- _GIVEN REQUEST_
Recast the material below as a numbered list with one line per entry, and leave out the blank lines.

- _SUPPLIED INFORMATION_
---------------

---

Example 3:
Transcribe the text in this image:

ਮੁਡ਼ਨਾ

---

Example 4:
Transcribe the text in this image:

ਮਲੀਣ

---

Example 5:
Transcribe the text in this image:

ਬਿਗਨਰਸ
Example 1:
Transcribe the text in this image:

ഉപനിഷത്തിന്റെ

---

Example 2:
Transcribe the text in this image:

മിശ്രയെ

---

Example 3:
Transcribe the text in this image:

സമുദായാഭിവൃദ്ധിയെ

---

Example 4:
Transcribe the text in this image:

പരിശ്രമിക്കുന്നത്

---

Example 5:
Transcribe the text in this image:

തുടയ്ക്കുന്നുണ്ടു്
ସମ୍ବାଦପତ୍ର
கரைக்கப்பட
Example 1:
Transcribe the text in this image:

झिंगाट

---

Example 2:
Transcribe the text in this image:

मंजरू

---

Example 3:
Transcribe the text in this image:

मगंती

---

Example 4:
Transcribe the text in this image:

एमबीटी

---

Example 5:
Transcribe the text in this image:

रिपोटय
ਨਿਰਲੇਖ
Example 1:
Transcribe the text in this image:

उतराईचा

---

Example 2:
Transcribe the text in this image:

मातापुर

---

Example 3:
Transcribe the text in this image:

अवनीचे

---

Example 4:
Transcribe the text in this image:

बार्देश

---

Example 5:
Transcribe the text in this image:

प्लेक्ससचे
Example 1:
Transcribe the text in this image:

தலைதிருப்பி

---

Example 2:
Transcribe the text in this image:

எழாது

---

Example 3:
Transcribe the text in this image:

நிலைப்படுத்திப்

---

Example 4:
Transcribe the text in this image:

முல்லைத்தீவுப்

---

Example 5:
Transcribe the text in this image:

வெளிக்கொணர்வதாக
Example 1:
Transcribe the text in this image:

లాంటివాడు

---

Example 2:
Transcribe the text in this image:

---------------

- _SOLUTION TO THIS PROBLEM_
1. ---
2. Example 3:
3. Transcribe the text in this image:
4. ਮੁਡ਼ਨਾ
5. ---
6. Example 4:
7. Transcribe the text in this image:
8. ਮਲੀਣ
9. ---
10. Example 5:
11. Transcribe the text in this image:
12. ਬਿਗਨਰਸ
13. Example 1:
14. Transcribe the text in this image:
15. ഉപനിഷത്തിന്റെ
16. ---
17. Example 2:
18. Transcribe the text in this image:
19. മിശ്രയെ
20. ---
21. Example 3:
22. Transcribe the text in this image:
23. സമുദായാഭിവൃദ്ധിയെ
24. ---
25. Example 4:
26. Transcribe the text in this image:
27. പരിശ്രമിക്കുന്നത്
28. ---
29. Example 5:
30. Transcribe the text in this image:
31. തുടയ്ക്കുന്നുണ്ടു്
32. ସମ୍ବାଦପତ୍ର
33. கரைக்கப்பட
34. Example 1:
35. Transcribe the text in this image:
36. झिंगाट
37. ---
38. Example 2:
39. Transcribe the text in this image:
40. मंजरू
41. ---
42. Example 3:
43. Transcribe the text in this image:
44. मगंती
45. ---
46. Example 4:
47. Transcribe the text in this image:
48. एमबीटी
49. ---
50. Example 5:
51. Transcribe the text in this image:
52. रिपोटय
53. ਨਿਰਲੇਖ
54. Example 1:
55. Transcribe the text in this image:
56. उतराईचा
57. ---
58. Example 2:
59. Transcribe the text in this image:
60. मातापुर
61. ---
62. Example 3:
63. Transcribe the text in this image:
64. अवनीचे
65. ---
66. Example 4:
67. Transcribe the text in this image:
68. बार्देश
69. ---
70. Example 5:
71. Transcribe the text in this image:
72. प्लेक्ससचे
73. Example 1:
74. Transcribe the text in this image:
75. தலைதிருப்பி
76. ---
77. Example 2:
78. Transcribe the text in this image:
79. எழாது
80. ---
81. Example 3:
82. Transcribe the text in this image:
83. நிலைப்படுத்திப்
84. ---
85. Example 4:
86. Transcribe the text in this image:
87. முல்லைத்தீவுப்
88. ---
89. Example 5:
90. Transcribe the text in this image:
91. வெளிக்கொணர்வதாக
92. Example 1:
93. Transcribe the text in this image:
94. లాంటివాడు
95. ---
96. Example 2:
97. Transcribe the text in this image:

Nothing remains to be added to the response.